We wondered, a day or so ago, how Panorama would get on with their Freedom of Information requests to the BBC regarding the Martin Bashir/Princess Diana affair.
It would be truly extraordinary if the BBC turned down its own current affairs flagship, but then the BBC is a strange beast.
The Scotsman newspaper reports today that their own FoI request to the BBC - asking the BBC to provide a breakdown of the number of complaints received by the corporation for each broadcast of Nicola Sturgeon and the Scottish Government’s daily televised briefings - has been refused.
The broadcaster gave The Scotsman the usual response, that the information has to be kept secret for the purposes of “journalism, art of literature”.
Here's a bigger slice of the BBC's waffle:
“Editorial complaints form part of the ongoing review of the standards and quality of particular areas of programme making with a view to further enhancing these standards; the complaints themselves and the information associated with them plays a significant role in helping to inform editorial discussion and decisions going forward.

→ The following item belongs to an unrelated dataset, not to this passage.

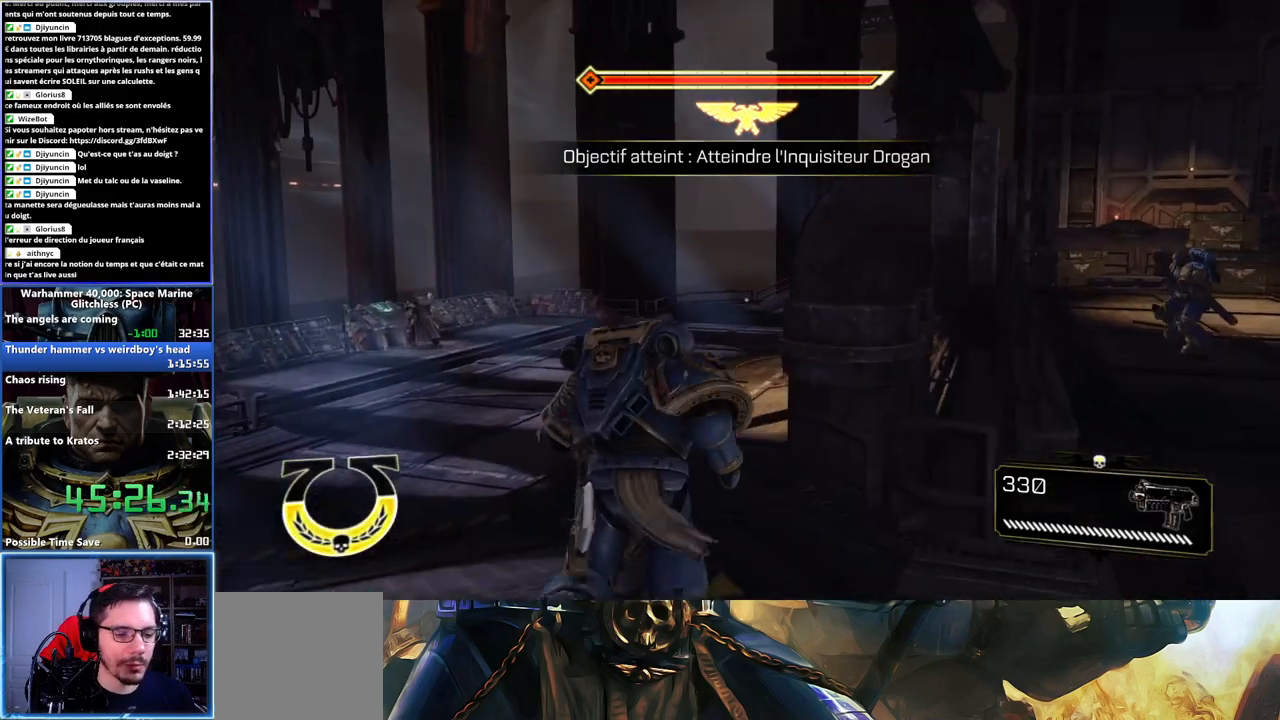
{"buttons": ["A", "X", "L3"], "right_stick": "center", "events": [[17, "X", "down"], [67, "A", "down"], [133, "A", "up"], [133, "X", "up"], [200, "X", "down"], [217, "A", "down"], [283, "A", "up"], [283, "X", "up"], [300, "A", "down"], [300, "X", "down"], [383, "A", "up"], [383, "X", "up"], [433, "A", "down"], [433, "X", "down"]]}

"In this way, information relating to editorial complaints is used to inform future content and improve the quality of journalistic output. This is an important part of the BBC’s process of creating and improving programmes.
"The BBC, as a media organisation, is under a duty to impart information and ideas on all matters of public interest and the importance of this function has been recognised by the European Court of Human Rights.
"Maintaining our editorial independence is a crucial factor in enabling the media to fulfil this function.”